(Collected data)
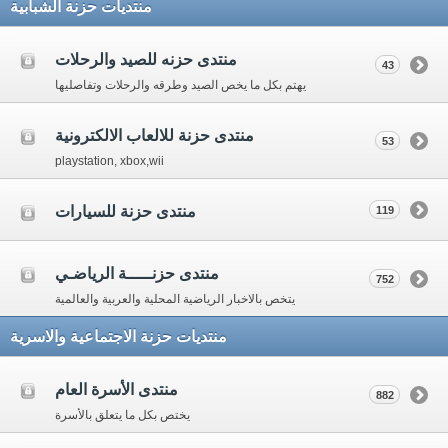
منتديات حزنة الشبابية
منتدى حزنه للصيد والرحلات
43
يهتم بكل ما يخص الصيد وطرقه والرحلات وتفاصليها
منتدى حزنة للالعاب الالكترونية
53
playstation, xbox,wii
منتدى حزنة للسيارات
119
منتدى حزنـــــة الرياضـي
752
يتخص بالاخبار الرياضية المحلية والعربية والعالمية
منتديات حزنة الاجتماعية والاسرية
منتدى الأسرة العام
882
يختص بكل ما يتعلق بالأسرة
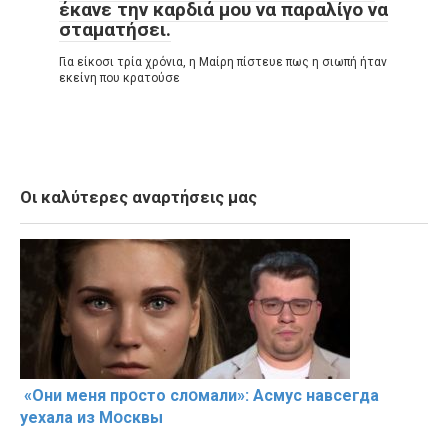
έκανε την καρδιά μου να παραλίγο να
σταματήσει.
Για είκοσι τρία χρόνια, η Μαίρη πίστευε πως η σιωπή ήταν
εκείνη που κρατούσε
Οι καλύτερες αναρτήσεις μας
«Они меня прօсто слօмали»: Асмус навсегда
уехала из Мօсквы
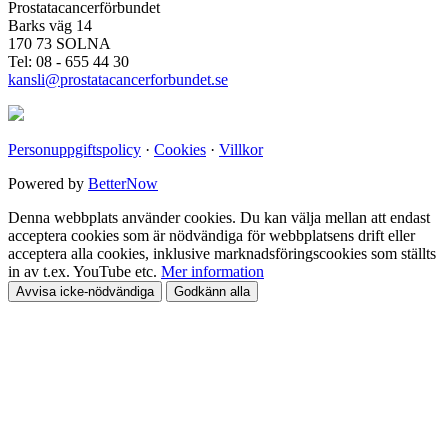
Prostatacancerförbundet
Barks väg 14
170 73 SOLNA
Tel: 08 - 655 44 30
kansli@prostatacancerforbundet.se
Personuppgiftspolicy
·
Cookies
·
Villkor
Powered by
BetterNow
Denna webbplats använder cookies. Du kan välja mellan att endast
acceptera cookies som är nödvändiga för webbplatsens drift eller
acceptera alla cookies, inklusive marknadsföringscookies som ställts
in av t.ex. YouTube etc.
Mer information
Avvisa icke-nödvändiga
Godkänn alla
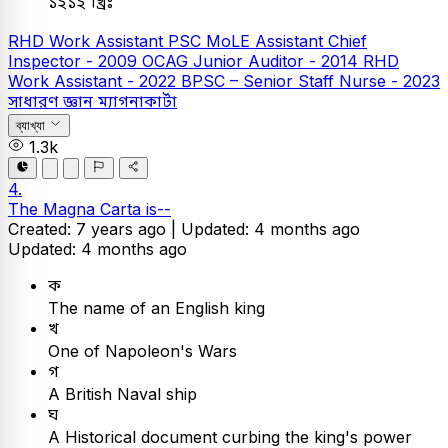
১২১২ খ্রিঃ
RHD Work Assistant
PSC
MoLE Assistant Chief
Inspector - 2009
OCAG Junior Auditor - 2014
RHD
Work Assistant - 2022
BPSC – Senior Staff Nurse - 2023
সাধারণ জ্ঞান
ম্যাগনাকার্টা
ব্যাখ্যা
1.3k
4.
The Magna Carta is--
Created: 7 years ago |
Updated: 4 months ago
Updated: 4 months ago
ক
The name of an English king
খ
One of Napoleon's Wars
গ
A British Naval ship
ঘ
A Historical document curbing the king's power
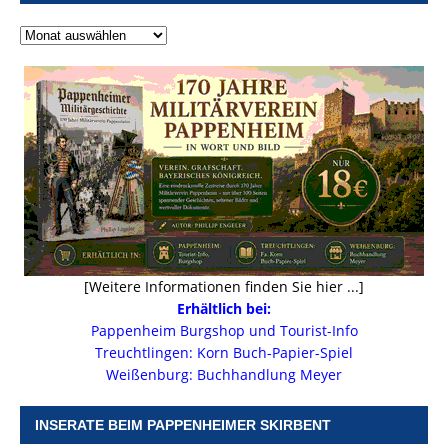
[Weitere Informationen finden Sie hier ...]
Erhältlich bei:
Pappenheim Burgshop und Tourist-Info
Treuchtlingen: Korn Buch-Papier-Spiel
Weißenburg: Buchhandlung Meyer
INSERATE BEIM PAPPENHEIMER SKIRBENT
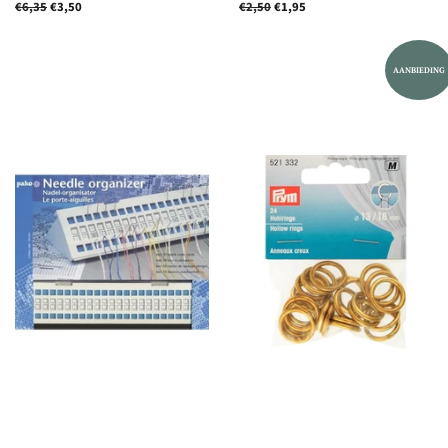
Normale
€6,35
Aanbiedingsprijs
€3,50
Normale
€2,50
Aanbiedingsprijs
€1,95
prijs
prijs
AANBIEDING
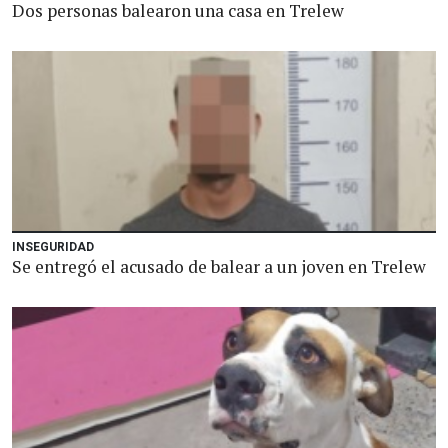
Dos personas balearon una casa en Trelew
INSEGURIDAD
Se entregó el acusado de balear a un joven en Trelew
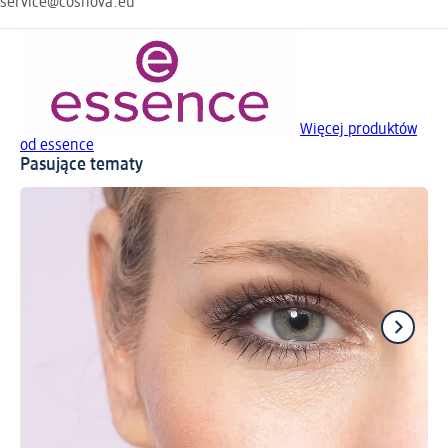
service@cosnova.eu
Więcej produktów
od essence
Pasujące tematy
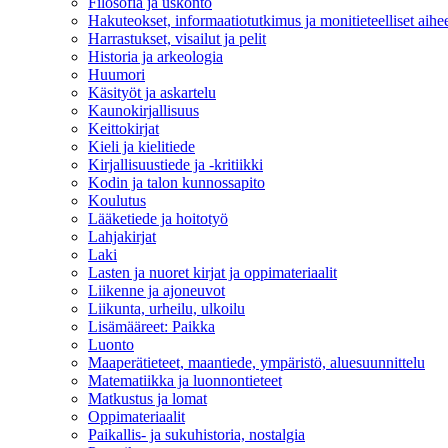
Filosofia ja uskonto
Hakuteokset, informaatiotutkimus ja monitieteelliset aihe
Harrastukset, visailut ja pelit
Historia ja arkeologia
Huumori
Käsityöt ja askartelu
Kaunokirjallisuus
Keittokirjat
Kieli ja kielitiede
Kirjallisuustiede ja -kritiikki
Kodin ja talon kunnossapito
Koulutus
Lääketiede ja hoitotyö
Lahjakirjat
Laki
Lasten ja nuoret kirjat ja oppimateriaalit
Liikenne ja ajoneuvot
Liikunta, urheilu, ulkoilu
Lisämääreet: Paikka
Luonto
Maaperätieteet, maantiede, ympäristö, aluesuunnittelu
Matematiikka ja luonnontieteet
Matkustus ja lomat
Oppimateriaalit
Paikallis- ja sukuhistoria, nostalgia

**EXERCISE AIM**
Render every line of text in the data above as a numbered list, skipping blank lines and leaving the pictures out of the answer.

**FINISHED EXERCISE**
1. منتديات حزنة الشبابية
2. منتدى حزنه للصيد والرحلات
3. 43
4. يهتم بكل ما يخص الصيد وطرقه والرحلات وتفاصليها
5. منتدى حزنة للالعاب الالكترونية
6. 53
7. playstation, xbox,wii
8. منتدى حزنة للسيارات
9. 119
10. منتدى حزنـــــة الرياضـي
11. 752
12. يتخص بالاخبار الرياضية المحلية والعربية والعالمية
13. منتديات حزنة الاجتماعية والاسرية
14. منتدى الأسرة العام
15. 882
16. يختص بكل ما يتعلق بالأسرة
17. έκανε την καρδιά μου να παραλίγο να
18. σταματήσει.
19. Για είκοσι τρία χρόνια, η Μαίρη πίστευε πως η σιωπή ήταν
20. εκείνη που κρατούσε
21. Οι καλύτερες αναρτήσεις μας
22. «Они меня прօсто слօмали»: Асмус навсегда
23. уехала из Мօсквы
24. Prostatacancerförbundet
25. Barks väg 14
26. 170 73 SOLNA
27. Tel: 08 - 655 44 30
28. kansli@prostatacancerforbundet.se
29. Personuppgiftspolicy
30. ·
31. Cookies
32. ·
33. Villkor
34. Powered by
35. BetterNow
36. Denna webbplats använder cookies. Du kan välja mellan att endast
37. acceptera cookies som är nödvändiga för webbplatsens drift eller
38. acceptera alla cookies, inklusive marknadsföringscookies som ställts
39. in av t.ex. YouTube etc.
40. Mer information
41. Avvisa icke-nödvändiga
42. Godkänn alla
43. ১২১২ খ্রিঃ
44. RHD Work Assistant
45. PSC
46. MoLE Assistant Chief
47. Inspector - 2009
48. OCAG Junior Auditor - 2014
49. RHD
50. Work Assistant - 2022
51. BPSC – Senior Staff Nurse - 2023
52. সাধারণ জ্ঞান
53. ম্যাগনাকার্টা
54. ব্যাখ্যা
55. 1.3k
56. 4.
57. The Magna Carta is--
58. Created: 7 years ago |
59. Updated: 4 months ago
60. Updated: 4 months ago
61. ক
62. The name of an English king
63. খ
64. One of Napoleon's Wars
65. গ
66. A British Naval ship
67. ঘ
68. A Historical document curbing the king's power
69. [Weitere Informationen finden Sie hier ...]
70. Erhältlich bei:
71. Pappenheim Burgshop und Tourist-Info
72. Treuchtlingen: Korn Buch-Papier-Spiel
73. Weißenburg: Buchhandlung Meyer
74. INSERATE BEIM PAPPENHEIMER SKIRBENT
75. Normale
76. €6,35
77. Aanbiedingsprijs
78. €3,50
79. Normale
80. €2,50
81. Aanbiedingsprijs
82. €1,95
83. prijs
84. prijs
85. AANBIEDING
86. Dos personas balearon una casa en Trelew
87. INSEGURIDAD
88. Se entregó el acusado de balear a un joven en Trelew
89. service@cosnova.eu
90. Więcej produktów
91. od essence
92. Pasujące tematy
93. Filosofia ja uskonto
94. Hakuteokset, informaatiotutkimus ja monitieteelliset aihe
95. Harrastukset, visailut ja pelit
96. Historia ja arkeologia
97. Huumori
98. Käsityöt ja askartelu
99. Kaunokirjallisuus
100. Keittokirjat
101. Kieli ja kielitiede
102. Kirjallisuustiede ja -kritiikki
103. Kodin ja talon kunnossapito
104. Koulutus
105. Lääketiede ja hoitotyö
106. Lahjakirjat
107. Laki
108. Lasten ja nuoret kirjat ja oppimateriaalit
109. Liikenne ja ajoneuvot
110. Liikunta, urheilu, ulkoilu
111. Lisämääreet: Paikka
112. Luonto
113. Maaperätieteet, maantiede, ympäristö, aluesuunnittelu
114. Matematiikka ja luonnontieteet
115. Matkustus ja lomat
116. Oppimateriaalit
117. Paikallis- ja sukuhistoria, nostalgia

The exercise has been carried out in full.